I am not a medical practitioner and all comments in my article are based on my personal experience having supported my husband through two and a half years of constant pain and treatments. Please refer to the medical websites listed below for medical articles written by specialists in AVN.
Help available in the UK
When you have had your diagnosis, if you live in the UK, you will be entitled to a Disability Living Allowance. Assuming that your diagnosis has happened several months after the first symptoms started you should be able to claim straight away. Visit the DWP website and fill out the forms immediately. Make sure you tell them about your worst day as well as a normal day. They will tell you from when you are entitled to claim and do the rest for you. You may also be entitled to a Carers allowance, so be honest when you are listing what you need help with on a day to day basis. When you have your DLA certificate you can apply for a Blue Badge (disabled parking badge) which makes life a lot easier. You will also be entitled to road tax relief and a freedom pass (free travel dependent on the services in your area).
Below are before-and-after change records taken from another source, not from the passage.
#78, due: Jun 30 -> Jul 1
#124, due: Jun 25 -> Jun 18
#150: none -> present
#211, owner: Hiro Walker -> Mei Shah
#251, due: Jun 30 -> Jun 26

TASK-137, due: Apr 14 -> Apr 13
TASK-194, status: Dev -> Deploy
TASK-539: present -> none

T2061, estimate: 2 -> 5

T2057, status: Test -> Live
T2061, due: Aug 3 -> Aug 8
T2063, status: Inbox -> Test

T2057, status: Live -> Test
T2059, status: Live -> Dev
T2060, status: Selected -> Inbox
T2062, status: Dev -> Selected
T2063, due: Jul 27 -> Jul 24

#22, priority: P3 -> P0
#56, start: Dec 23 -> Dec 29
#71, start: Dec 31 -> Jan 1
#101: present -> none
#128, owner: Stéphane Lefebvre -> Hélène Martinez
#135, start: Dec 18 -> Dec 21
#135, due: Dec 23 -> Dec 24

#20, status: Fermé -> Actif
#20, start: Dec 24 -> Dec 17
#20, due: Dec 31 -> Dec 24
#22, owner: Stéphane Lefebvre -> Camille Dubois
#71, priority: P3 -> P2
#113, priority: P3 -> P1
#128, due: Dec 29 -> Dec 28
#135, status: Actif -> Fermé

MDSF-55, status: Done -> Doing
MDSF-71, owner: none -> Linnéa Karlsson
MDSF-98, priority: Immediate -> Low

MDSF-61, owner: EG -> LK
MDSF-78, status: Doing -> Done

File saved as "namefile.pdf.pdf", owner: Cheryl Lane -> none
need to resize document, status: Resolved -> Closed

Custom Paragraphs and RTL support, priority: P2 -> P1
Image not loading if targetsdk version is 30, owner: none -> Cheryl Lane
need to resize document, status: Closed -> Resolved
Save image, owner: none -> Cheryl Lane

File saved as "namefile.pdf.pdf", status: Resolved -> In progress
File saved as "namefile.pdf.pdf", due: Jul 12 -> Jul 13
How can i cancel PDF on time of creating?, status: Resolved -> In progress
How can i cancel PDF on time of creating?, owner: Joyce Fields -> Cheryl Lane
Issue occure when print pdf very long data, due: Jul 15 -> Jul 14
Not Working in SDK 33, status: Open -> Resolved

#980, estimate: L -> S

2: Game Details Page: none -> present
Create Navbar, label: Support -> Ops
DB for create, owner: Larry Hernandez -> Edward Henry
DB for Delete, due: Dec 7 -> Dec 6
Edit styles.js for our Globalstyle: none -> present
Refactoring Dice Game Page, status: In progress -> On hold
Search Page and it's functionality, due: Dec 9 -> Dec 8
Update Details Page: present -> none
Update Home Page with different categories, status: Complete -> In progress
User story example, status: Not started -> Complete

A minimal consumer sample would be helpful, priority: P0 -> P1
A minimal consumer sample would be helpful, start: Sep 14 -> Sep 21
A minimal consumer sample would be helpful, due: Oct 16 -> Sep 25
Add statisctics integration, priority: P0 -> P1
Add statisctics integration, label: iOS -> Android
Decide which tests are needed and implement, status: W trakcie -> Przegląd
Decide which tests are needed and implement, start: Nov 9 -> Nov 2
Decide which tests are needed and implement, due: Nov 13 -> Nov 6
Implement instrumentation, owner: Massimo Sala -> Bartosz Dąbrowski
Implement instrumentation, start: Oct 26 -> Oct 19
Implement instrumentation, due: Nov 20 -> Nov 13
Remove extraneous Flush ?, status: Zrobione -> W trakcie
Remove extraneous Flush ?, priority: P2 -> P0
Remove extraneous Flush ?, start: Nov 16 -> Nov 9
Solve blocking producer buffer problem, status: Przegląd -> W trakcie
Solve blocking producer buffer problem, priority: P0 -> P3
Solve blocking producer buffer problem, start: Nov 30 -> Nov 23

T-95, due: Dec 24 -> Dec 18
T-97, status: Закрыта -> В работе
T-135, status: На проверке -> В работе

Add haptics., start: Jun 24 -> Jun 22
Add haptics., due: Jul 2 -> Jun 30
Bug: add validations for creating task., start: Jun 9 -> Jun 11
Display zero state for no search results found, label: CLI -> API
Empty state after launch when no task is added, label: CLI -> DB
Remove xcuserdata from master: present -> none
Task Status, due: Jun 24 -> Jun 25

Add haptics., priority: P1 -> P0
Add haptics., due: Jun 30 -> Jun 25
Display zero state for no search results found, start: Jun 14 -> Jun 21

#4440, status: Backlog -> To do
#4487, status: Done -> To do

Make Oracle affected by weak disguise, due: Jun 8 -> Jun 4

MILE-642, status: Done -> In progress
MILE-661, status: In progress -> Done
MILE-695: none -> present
Get in touch with your local authority and see what they have available to you in terms of support. You may need additional mobility equipment in your house and an Occupational Therapist can visit you at home to assess your needs and then provide the equipment you need.
Walking will be difficult and unfamiliar places can be daunting, so get your GP to refer you to your local Wheelchair Service. They can provide you with a suitable wheelchair for your needs and maintain the chair for you. Using a wheelchair may be embarrassing at first, but as you become to realise that it gives you more freedom and independence you will use it more and more.
Do a benefits check, if you are unable to work you may be entitled to Employment & Support Allowance, Council Tax Benefit and Housing Benefit.